# THE TASK
Carry on the passage about Gladiolus oppositiflorus and the Pondoland Centre of Endemism, picking up right after its final sentence.

Gladioli are popular garden plants that have been cultivated in Europe for more than 250 years and are renowned for their striking, colourful flowers.

Interestingly, these common European garden plants were cultivated from hybrids of wild gladioli native to South Africa.

Gladiolus oppositiflorus, or the Transkei gladiolus, with its large, showy flowers is an important species in the breeding history of a number of Gladiolus hybrids...

Gladiolus oppositiflorus is a representative from the Pondoland Centre of Plant Endemism (PCE), located in a small area between the Mzimvubu River, near Port St Johns, and the Umtamvuna River, near Port Edward, within the region known as the Transkei Wild Coast. This is an area of great natural beauty, and many rare and unusual species are found here.

Because a high number of species are concentrated in such a small area of only about 180 000 hectares, the Pondoland Centre of Endemism is acknowledged by international conservation organizations such as the World Conservation Union (IUCN) and the World Wildlife Fund for Nature (WWF), as one of 235 world-wide centres of plant diversity.

Another international organization, Conservation International, included the Pondoland Centre among only 25 global hot spot sites (see CI hotspots ), in need of special conservation efforts. However, locally, very little is being done to conserve the Pondoland floral riches.

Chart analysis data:

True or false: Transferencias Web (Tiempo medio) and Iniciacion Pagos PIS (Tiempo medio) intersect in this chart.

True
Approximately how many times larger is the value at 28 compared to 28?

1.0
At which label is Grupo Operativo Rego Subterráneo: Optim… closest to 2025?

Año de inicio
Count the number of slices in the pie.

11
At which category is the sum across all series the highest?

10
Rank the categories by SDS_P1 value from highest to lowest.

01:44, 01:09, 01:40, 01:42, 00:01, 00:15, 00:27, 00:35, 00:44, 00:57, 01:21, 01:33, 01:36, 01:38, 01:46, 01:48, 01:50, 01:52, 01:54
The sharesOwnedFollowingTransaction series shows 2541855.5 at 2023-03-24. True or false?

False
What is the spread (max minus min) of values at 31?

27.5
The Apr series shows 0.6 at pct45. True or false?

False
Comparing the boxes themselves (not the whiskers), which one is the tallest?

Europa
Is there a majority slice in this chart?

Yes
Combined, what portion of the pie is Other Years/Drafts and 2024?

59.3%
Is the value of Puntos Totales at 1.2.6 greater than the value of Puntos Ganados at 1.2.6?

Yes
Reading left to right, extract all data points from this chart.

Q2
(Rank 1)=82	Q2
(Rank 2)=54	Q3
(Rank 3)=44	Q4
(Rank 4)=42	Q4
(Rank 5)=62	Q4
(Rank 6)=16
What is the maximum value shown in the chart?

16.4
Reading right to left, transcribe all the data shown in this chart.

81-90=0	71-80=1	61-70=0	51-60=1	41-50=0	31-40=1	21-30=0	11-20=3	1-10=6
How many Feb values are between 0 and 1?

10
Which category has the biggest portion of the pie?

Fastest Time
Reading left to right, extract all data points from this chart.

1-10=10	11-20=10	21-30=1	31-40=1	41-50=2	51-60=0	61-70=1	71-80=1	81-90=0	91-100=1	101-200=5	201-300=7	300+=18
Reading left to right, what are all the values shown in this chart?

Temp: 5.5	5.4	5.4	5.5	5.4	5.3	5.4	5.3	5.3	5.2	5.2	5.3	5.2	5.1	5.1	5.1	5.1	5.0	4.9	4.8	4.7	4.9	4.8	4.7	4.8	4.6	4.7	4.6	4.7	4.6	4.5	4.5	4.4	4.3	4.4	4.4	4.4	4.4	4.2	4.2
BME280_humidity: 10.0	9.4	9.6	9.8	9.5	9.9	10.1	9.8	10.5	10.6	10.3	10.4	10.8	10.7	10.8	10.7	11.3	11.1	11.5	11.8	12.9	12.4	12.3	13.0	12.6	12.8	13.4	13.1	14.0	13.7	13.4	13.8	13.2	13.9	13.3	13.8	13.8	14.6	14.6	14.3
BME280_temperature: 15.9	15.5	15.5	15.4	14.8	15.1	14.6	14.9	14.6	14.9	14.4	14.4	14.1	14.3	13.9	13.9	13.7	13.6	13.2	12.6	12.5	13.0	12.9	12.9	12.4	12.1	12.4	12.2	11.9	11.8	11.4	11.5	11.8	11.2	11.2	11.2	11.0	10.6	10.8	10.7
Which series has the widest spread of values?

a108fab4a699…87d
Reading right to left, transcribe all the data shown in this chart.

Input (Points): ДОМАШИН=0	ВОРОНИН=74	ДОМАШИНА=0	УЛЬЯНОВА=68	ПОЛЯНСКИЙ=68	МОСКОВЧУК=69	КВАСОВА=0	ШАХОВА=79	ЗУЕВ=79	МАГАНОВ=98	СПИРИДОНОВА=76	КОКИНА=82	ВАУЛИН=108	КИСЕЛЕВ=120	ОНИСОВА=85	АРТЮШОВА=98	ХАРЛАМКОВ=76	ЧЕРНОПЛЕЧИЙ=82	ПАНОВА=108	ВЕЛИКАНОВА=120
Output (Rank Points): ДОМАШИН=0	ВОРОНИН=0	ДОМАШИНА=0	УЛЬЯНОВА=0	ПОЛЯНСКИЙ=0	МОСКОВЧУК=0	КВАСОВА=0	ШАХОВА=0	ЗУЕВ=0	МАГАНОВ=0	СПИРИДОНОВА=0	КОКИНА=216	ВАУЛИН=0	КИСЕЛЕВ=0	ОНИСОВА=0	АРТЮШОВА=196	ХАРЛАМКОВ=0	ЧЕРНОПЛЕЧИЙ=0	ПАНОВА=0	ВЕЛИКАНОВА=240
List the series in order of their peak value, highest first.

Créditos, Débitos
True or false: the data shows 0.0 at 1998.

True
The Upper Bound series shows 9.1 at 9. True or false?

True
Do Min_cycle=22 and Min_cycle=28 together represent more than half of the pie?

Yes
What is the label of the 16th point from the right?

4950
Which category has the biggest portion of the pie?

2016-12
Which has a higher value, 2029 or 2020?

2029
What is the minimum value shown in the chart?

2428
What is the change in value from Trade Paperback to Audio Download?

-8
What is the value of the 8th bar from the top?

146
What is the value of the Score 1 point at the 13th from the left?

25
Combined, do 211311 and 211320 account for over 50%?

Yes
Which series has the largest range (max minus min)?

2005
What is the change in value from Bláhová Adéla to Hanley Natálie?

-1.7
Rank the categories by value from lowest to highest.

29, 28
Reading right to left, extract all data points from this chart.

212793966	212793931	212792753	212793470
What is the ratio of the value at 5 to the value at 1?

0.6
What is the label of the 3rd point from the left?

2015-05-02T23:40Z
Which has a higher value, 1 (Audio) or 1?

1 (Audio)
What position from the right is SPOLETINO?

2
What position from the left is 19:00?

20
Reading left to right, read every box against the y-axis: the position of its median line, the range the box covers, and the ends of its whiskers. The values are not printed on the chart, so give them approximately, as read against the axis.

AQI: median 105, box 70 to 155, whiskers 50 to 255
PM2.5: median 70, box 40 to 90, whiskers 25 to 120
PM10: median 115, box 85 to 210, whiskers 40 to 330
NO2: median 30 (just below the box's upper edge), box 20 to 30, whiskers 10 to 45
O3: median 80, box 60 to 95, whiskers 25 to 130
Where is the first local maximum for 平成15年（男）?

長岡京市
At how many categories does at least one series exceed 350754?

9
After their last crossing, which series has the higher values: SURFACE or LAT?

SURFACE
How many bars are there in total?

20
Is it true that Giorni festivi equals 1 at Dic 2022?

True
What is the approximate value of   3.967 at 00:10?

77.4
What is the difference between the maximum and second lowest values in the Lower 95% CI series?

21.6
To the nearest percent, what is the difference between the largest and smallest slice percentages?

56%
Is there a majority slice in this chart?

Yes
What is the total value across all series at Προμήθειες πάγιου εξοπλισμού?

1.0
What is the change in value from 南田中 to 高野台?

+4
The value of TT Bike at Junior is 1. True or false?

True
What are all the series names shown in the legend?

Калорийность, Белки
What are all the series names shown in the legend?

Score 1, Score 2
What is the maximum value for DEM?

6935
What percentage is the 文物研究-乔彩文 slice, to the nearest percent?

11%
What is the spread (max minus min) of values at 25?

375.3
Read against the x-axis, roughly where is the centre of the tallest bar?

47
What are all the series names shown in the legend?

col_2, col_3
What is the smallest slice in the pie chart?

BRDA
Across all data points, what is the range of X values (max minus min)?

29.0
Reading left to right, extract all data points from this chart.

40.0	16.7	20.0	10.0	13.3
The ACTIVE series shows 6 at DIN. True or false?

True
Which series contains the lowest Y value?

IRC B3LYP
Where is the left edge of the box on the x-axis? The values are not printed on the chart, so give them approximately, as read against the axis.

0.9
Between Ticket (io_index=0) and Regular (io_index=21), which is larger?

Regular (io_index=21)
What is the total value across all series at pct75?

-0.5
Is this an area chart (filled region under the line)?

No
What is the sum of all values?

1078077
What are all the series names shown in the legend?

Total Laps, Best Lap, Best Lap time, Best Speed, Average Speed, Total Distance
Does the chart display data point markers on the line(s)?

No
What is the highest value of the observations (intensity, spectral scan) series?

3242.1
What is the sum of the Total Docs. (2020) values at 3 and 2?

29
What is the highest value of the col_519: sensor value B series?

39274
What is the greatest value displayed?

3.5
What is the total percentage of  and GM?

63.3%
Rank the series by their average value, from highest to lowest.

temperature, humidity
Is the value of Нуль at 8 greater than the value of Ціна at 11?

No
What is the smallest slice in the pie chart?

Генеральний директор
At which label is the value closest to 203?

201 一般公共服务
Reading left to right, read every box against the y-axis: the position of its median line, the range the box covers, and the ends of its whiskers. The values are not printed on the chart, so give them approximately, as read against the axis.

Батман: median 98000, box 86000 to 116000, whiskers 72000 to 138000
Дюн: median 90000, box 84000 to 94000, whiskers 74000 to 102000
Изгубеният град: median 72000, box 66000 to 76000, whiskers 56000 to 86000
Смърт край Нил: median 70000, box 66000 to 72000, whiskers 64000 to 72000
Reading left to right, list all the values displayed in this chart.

# WRITTEN RESPONSE
Only a few small nature reserves exist within the area, and although negotiations have been going on for years, no national park to conserve the Pondoland Centre has been established to date.

Meanwhile the Pondoland Centre faces severe threats from dune mineral mining, overgrazing, illegal holiday cottage developments and a proposed toll road connecting Durban and East London which could dissect the most sensitive areas of the Centre containing more than 200 endemic or near-endemic plant species.

Distribution and Habitat 
Gladiolus oppositiflorus is endemic to the summer rainfall regions of the Eastern Cape north of East London to southern KwaZulu-Natal, from the coast to as far inland as the Lesotho border. It is found in rocky areas in open grassland, often among rocks along streams.